_EXERCISE DESCRIPTION_: Among the records below, how many lines contain "SQUARE"? State the number and nothing more.

_AVAILABLE DATA_:
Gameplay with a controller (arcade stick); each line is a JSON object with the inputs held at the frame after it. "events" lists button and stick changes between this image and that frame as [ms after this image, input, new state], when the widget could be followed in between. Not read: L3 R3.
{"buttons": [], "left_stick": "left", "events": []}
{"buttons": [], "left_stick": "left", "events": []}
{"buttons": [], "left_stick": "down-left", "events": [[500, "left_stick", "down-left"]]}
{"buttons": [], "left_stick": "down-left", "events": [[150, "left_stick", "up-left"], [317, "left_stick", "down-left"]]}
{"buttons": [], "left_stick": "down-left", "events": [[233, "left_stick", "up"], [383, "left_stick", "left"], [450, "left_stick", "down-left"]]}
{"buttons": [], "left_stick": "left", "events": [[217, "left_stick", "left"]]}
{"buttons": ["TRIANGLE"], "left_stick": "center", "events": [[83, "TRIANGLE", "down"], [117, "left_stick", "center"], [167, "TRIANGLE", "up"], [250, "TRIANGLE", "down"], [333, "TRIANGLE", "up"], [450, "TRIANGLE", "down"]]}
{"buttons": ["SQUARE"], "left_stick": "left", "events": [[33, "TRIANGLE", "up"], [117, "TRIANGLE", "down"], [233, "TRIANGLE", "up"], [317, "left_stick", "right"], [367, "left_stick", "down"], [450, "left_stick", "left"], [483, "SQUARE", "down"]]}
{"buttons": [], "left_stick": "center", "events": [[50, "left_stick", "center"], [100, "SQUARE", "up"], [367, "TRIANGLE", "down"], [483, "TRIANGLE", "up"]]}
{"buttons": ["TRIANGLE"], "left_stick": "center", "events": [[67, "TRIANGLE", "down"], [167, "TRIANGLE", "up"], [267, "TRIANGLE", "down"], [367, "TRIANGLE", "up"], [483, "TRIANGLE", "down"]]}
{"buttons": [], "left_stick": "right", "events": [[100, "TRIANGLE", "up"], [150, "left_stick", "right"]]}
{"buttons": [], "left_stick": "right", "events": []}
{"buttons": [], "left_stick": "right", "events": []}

_RESULT_: 2